• EXTRACT TO READ:
Friday, 22 February 2013

bird talk: state of the nation

Spruce Grouse SOCB 2012 May Haga

Greater Sage Grouse SOCB 2012 May Haga
 Maps and photos are reproduced from 
State of Canada's Birds 2012 website, 
see notes & a link to pdf download below

excerpt from canadian geographic

The state of the avian nation

with illustrations by 


1. Southern Shield and Maritimes
The Southern Shield and Maritimes region covers southern Ontario, skimming over the north shore of Lake Superior, as well southern Quebec (the shores of the St-Lawrence River excepted) into the Gaspé peninsula, and New Brunswick, Nova Scotia and Prince Edward Island in their entirety.
Populations across all bird species in this region have decreased by 13 percent.

Thriving: American black duck
This is one of a number of waterfowl whose numbers have increased, due in part to careful management of hunting in Canada and the United States and habitat conservation.
Struggling: Olive-sided flycatcher
Aerial insectivores, including this threatened species, have decreased by almost 70 percent, possibly as a result of habitat change or a decline in insect prey because of pesticide use.

2. Lower Great Lakes-St.Lawrence
The Lower Great Lakes / St. Lawrence region encompasses Lakes Huron, Erie and Ontario, extending up the St. Lawrence Valley to cover the north and south shores of the St. Lawrence River to the river's mouth.
On average, all species in this region are up by 20 percent, but some groups are of great concern, such as aerial insectivores.

Thriving: Hooded merganser
Habitat conservation and improved nesting in urban areas have been a benefit to the species, which has increased by more than 50 percent.

• SUPPLIED MATERIAL:

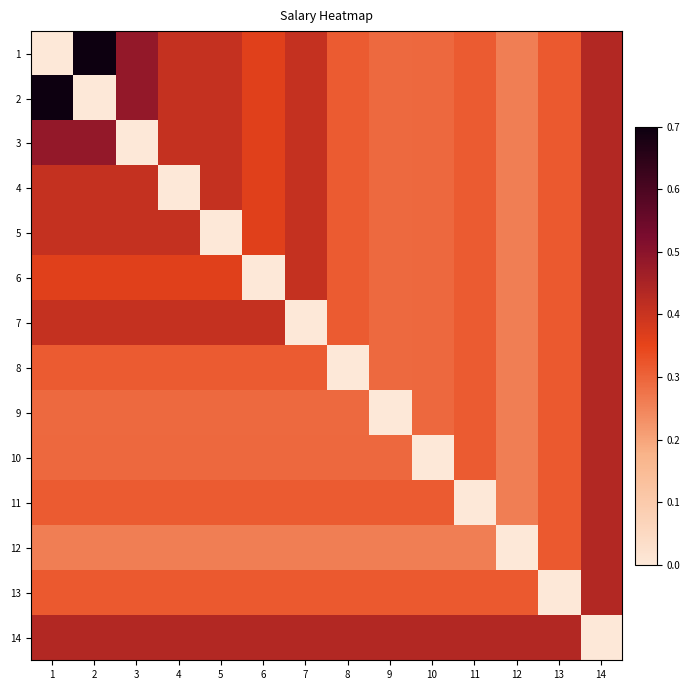

What is the total value across all series at 1?

5.4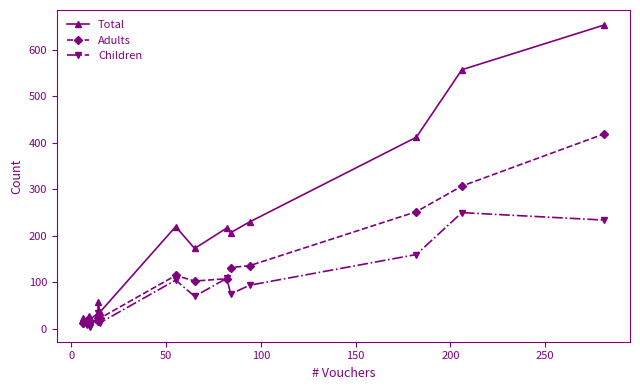

Rank the series by their maximum value, from highest to lowest.

Total, Adults, Children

• WHAT YOU NEED TO DO:
1. In the bird population article, change "threatened species" to "at-risk species" in the stretch from "Struggling: Olive-sided flycatcher" through "as aerial insectivores.".
2. According to the bird population article, why has the American black duck been thriving? Answer in one to three sentences.
3. Resume the bird population article from its last sentence.
The listing bears no relation to the bird population article.

• ANSWERS GIVEN:
1.
Struggling: Olive-sided flycatcher
Aerial insectivores, including this at-risk species, have decreased by almost 70 percent, possibly as a result of habitat change or a decline in insect prey because of pesticide use.

2. Lower Great Lakes-St.Lawrence
The Lower Great Lakes / St. Lawrence region encompasses Lakes Huron, Erie and Ontario, extending up the St. Lawrence Valley to cover the north and south shores of the St. Lawrence River to the river's mouth.
On average, all species in this region are up by 20 percent, but some groups are of great concern, such as aerial insectivores.

2. The American black duck is among several waterfowl whose numbers have increased. The rise is due in part to careful management of hunting in Canada and the United States and to habitat conservation.

3.
Struggling: Chimney swift
The number of these aerial insectivores has declined by 95 percent. Factors in their decline may include a reduced insect population and loss of nesting habitat.

3. Eastern Boreal
The Eastern Boreal region extends east from the Manitoba-Ontario border through central Ontario and Quebec to Newfoundland and Labrador.
Billions of nesting birds call this region’s forests, bogs and wetlands home, but it’s under threat, largely from industrial development.

Thriving: Sandhill crane
Thanks to the protection provided by the Migratory Birds Convention Act, this species’ numbers have increased by as much as 100 percent.

Struggling: Blackpoll warbler
A migrant forest species, this bird has decreased in population because of the loss of habitat from encroaching industrial development.

4. Western Boreal
The Western Boreal extends west from the Ontario-Manitoba border, skirting north of the Prairies, and includes most of the Northwest Territories and Yukon (most northern sections excluded).
Billions of birds use this massive region, the focus of some intense industrial development, as a breeding ground.
Thriving: Green-winged teal
This “generalist” species of duck has doubled its population over the past 22 years.

Struggling: Lesser scaup
This “specialist” species of diving duck has declined by more than 50 percent since 1990, possibly because of shifts in the aquatic food web caused by climate change.

5. Prairies
The Prairie region occupies a roughly semi-circular area that has its base on the Canada-U.S. border and arcs from the western edge of Alberta to the eastern edge of Manitoba.
Grassland birds have declined by almost 40 percent, and the Prairie Pothole Region — an important waterfowl nesting area that stretches across parts of Manitoba, Saskatchewan, Alberta, British Columbia and five U.S. states — is under threat of being drained.

Thriving: Western meadowlark
This is one of many species to benefit from bird-friendly farming practices, such as planting cover crops to provide shelter for nesting and reducing the amount of pesticides used.

Struggling: McCown’s longspur
The population has plummeted by 90 percent, and the loss of its native grassland habitat to agriculture could be one of the biggest factors in its decline.

6. West Coast and Mountains
The West Coast and Mountains region includes the southern two-thirds of British Columbia, coast included, and a southwestern section of Alberta.
Characteristic species have declined overall by 10 percent, but along the Pacific coast, they’ve declined by 35 percent.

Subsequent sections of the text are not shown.